|Psychology and Mental Health Forum|
|Author:||margharris [ Tue May 12, 2015 12:35 am ]|
|Blog Subject:||Body dysmorphia: Another psych visit.|
Yesterday we checked in with the psych again. He thought my son was more present than at the previous session. We are to take the Lyrica slowly to 300mg and increase the Prozac to 60mg as tolerated. He wanted to go to 50mg of Prozac this morning after increasing the dose of Lyrica last night. But he hadn't slept well. Was up from about 2am. It wasnt such a good idea in hindsight. The akathisia hit hard only half an hour after taking the stuff. He couldnt stop the shakes and has returned to lying down to cope.
My son was also given a timetable sheet as the doc mentioned that the illness has taken away his functional routine and he has no confidence in his ability to resume life. Baby steps is his approach. He is to fill in the timetable with one half hour activity a day. This is to be an anchor activity. Something he practices as a discipline. I don't know if he will even fill in a sheet. His usual effort is to totally dismiss it all. I was told not to police him. I don't know how many days i can go letting this slide. It will be a test of my endurance. I feel like a mum still doing his homework.
We also talked yesterday about thinking about three core tasks to do in a day, write them down and then do at least one. The harder the task you set yourself, the more rewarding it will be to your confidence to complete it.
The TMS is still going ahead. This will be targeted and must rely on the functional MRIs obtained from the research project completed at the end of May. I took my son's art along also to show how the fine detail was a bit savant like. This might indicate that the visual processing in the brain has been too finely tuned and could be a target for the therapy.
So From my own interpretation of BDD so far, I see a brain malfunction. The brain creates this FUD, fear uncertainty and doubt. The brain is in worry mode and doesn't really know what to fear. The uncertainty is felt like a constant need to scratch. It must be relieved by doing something.
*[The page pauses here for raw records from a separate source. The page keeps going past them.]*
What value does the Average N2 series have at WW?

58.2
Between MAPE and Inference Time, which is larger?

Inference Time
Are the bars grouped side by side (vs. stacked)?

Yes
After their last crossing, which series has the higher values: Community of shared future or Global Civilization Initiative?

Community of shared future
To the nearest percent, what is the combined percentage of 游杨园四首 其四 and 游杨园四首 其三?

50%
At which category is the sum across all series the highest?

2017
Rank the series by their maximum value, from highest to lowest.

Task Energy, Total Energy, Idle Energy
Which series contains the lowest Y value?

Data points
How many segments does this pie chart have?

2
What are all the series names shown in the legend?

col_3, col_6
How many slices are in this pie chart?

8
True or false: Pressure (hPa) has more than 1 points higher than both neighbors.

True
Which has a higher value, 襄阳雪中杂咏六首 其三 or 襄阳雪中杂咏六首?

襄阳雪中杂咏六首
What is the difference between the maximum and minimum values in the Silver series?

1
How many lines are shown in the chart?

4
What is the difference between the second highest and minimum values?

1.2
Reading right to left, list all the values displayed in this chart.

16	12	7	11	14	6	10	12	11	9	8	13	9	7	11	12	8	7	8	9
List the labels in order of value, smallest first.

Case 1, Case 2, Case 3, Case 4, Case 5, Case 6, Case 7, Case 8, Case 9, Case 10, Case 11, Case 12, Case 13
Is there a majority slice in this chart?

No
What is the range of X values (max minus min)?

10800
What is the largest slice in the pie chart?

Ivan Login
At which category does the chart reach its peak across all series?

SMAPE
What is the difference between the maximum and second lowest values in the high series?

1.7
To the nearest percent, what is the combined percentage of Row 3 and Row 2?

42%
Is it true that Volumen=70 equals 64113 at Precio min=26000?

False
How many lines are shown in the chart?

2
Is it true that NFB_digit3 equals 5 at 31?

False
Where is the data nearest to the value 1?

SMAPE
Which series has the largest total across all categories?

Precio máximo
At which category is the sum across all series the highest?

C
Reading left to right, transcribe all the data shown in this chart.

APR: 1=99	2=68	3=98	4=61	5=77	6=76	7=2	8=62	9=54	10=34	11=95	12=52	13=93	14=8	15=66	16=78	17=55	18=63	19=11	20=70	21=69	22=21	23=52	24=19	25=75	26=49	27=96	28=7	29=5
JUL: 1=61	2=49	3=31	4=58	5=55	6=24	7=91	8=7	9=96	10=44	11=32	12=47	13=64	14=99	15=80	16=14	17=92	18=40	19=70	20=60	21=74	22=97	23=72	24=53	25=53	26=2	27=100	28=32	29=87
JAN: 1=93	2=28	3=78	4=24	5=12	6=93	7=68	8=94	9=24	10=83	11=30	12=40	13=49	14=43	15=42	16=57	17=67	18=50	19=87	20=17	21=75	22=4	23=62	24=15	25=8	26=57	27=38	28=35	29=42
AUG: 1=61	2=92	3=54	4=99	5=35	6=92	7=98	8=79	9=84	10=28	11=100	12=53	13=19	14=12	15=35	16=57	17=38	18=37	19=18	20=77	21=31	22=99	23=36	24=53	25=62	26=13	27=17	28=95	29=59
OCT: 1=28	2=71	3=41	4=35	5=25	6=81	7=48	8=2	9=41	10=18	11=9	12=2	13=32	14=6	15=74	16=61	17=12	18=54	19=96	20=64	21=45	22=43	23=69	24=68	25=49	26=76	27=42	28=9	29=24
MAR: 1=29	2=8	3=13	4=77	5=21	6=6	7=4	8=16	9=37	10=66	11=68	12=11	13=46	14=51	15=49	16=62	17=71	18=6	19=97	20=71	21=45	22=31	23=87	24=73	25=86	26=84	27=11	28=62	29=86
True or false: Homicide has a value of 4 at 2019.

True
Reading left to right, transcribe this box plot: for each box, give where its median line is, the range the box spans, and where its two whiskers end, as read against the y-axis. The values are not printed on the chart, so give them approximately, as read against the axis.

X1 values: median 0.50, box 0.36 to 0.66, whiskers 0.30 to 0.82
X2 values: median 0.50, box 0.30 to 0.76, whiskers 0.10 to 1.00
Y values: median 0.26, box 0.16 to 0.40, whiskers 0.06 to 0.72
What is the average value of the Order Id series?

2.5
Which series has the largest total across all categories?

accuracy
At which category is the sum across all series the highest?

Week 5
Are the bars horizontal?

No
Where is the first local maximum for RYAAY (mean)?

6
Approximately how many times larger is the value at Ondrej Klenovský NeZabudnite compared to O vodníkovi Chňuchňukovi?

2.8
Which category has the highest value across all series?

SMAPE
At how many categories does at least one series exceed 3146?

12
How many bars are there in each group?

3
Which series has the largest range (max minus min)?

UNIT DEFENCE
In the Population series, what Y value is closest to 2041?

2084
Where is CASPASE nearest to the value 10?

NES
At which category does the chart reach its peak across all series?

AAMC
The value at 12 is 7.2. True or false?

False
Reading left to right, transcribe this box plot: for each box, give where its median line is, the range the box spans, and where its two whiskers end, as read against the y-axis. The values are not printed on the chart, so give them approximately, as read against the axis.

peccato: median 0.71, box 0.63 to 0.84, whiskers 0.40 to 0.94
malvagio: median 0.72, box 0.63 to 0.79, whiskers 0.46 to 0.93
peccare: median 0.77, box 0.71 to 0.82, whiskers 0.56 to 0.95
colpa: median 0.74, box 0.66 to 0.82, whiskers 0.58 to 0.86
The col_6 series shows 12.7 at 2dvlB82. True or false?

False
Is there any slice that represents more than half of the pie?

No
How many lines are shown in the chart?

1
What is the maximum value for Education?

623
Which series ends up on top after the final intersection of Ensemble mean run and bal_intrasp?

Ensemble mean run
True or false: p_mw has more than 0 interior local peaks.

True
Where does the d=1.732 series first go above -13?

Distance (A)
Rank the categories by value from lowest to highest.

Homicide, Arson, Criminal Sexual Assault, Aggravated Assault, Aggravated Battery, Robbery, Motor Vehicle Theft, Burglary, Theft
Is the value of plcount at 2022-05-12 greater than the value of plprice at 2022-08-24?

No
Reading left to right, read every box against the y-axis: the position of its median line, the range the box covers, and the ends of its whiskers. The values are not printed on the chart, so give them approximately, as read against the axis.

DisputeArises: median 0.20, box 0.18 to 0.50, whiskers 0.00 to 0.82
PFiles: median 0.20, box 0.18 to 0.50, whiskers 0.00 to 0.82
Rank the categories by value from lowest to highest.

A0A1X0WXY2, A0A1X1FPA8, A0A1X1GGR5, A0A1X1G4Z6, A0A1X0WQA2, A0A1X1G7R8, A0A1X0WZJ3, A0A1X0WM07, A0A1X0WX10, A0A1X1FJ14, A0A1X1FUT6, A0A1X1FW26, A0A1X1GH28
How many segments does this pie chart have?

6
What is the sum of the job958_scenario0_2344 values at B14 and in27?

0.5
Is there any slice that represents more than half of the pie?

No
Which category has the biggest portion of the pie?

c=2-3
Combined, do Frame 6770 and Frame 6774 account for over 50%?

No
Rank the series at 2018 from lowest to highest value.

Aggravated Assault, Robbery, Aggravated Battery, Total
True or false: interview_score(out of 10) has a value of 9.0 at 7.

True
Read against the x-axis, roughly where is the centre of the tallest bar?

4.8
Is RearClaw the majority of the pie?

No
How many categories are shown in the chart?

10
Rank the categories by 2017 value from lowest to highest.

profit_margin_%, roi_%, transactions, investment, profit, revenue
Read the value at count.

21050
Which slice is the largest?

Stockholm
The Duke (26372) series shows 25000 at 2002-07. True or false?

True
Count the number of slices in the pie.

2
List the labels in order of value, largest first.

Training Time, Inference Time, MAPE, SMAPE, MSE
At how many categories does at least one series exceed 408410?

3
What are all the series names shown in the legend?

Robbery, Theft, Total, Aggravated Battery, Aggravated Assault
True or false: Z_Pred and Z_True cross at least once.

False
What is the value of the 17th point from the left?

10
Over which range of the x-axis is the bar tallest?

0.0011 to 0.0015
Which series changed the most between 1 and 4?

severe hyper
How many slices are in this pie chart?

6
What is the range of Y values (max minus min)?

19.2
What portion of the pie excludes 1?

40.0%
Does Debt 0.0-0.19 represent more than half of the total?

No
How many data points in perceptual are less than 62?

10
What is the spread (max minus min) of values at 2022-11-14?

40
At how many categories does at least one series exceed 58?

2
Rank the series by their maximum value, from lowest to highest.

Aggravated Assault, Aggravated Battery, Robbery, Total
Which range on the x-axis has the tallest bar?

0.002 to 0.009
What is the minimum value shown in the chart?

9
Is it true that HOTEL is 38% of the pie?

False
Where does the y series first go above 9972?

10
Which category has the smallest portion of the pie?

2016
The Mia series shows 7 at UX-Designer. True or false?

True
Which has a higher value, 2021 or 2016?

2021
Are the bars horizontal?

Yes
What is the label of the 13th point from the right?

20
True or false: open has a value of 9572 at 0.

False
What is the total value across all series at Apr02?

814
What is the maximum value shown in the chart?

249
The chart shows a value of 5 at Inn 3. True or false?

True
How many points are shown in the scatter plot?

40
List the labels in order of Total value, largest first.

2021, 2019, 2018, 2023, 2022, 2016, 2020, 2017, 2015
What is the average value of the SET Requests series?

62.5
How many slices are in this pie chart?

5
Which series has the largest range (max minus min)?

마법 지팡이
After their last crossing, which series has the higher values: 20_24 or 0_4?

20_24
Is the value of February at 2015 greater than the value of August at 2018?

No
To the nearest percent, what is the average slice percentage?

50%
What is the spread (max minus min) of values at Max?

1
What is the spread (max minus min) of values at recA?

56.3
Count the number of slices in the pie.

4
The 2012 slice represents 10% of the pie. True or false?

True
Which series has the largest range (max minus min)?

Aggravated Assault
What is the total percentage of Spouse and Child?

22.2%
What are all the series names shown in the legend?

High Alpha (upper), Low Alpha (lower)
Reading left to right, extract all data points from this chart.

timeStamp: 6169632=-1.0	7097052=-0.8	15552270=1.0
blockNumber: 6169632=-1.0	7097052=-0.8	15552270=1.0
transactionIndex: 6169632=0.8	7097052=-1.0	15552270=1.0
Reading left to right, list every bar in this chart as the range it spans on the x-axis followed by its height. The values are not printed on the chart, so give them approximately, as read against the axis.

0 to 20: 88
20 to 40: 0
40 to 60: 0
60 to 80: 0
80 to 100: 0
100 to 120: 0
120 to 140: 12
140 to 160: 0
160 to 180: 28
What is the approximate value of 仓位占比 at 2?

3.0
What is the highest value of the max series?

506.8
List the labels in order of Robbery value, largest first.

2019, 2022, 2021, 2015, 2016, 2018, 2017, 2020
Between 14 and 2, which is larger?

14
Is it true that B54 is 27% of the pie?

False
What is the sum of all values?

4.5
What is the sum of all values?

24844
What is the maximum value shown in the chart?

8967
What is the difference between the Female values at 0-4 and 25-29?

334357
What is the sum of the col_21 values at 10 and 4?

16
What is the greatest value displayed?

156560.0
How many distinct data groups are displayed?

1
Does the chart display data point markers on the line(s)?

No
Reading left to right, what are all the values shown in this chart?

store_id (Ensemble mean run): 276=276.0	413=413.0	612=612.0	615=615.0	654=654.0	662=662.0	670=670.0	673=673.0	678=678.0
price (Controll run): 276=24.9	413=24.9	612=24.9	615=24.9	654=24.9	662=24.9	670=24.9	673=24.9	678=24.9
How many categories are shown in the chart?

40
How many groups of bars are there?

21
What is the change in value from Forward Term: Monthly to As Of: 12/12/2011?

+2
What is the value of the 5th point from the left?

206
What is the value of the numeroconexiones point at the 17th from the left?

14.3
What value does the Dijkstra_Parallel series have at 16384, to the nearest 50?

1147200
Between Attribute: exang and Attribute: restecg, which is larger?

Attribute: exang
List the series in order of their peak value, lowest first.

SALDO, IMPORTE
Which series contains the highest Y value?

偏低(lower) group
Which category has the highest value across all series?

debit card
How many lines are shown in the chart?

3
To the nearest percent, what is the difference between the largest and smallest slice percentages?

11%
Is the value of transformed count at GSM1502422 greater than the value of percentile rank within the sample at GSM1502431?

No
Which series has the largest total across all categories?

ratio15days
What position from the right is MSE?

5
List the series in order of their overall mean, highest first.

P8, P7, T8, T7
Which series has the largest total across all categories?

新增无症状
A check or avoid usually works but then the doubt returns and the process continues to repeat.
What is feared relies on the individual person's experience of life. If someone was bullied then they are more likely to become paranoid that people are looking at them and are making judgements that should be feared. If you live in a society that prides itself on conforming then being mixed race might be enough of an issue to cause fear of negative judgement. If a person has more of an aesthetic bent then anything that is visually variant with perfection might cause alarm and provide the context for the fear.
So in my son's case, his brain created FUD. He gave it context and settled on hair because he valued hair and also valued visual perfection. This might have been fine if his life had remained in balance. But it didn't. The worry took over, the obsession stole his functional life. The fear breed.
The odd thing about this illness is that although my son knows his only option now is to medicate his brain. He still misattributes his illness to his hairdo. He does believe that if his hair was fine his brain would no longer be in fear mode. But that is really not possible if FUD comes first and all his own brain is doing is providing context to explain the FUD. It is the FUD that really explains why you feel that pervasive sense of being ugly. You go to the mirror to check or you touch to check or you ask to check. But you never can be certain. The answer is never stored. So you don't learn from anything you do. You repeat tomorrow all the same stories you hear in your head today.
You have an overvalued idea that you need a certain look to be happy or to even date. You tell yourself it all depends on that one thing that is not perfect. The "If only" thinking impairs your judgement so you don't step away from this shadow. You have defined too narrow a focus to value yourself. You fail to see all your own potential.
This is why often the forum becomes a sharing of poor perceptions and misjudgement. If you all have the same disorder it is hard to recognize where your thinking is wrong when others are thinking the same way. You need that independent third party to give you perspective. Even though I know a lot about this illness, we still need outside help.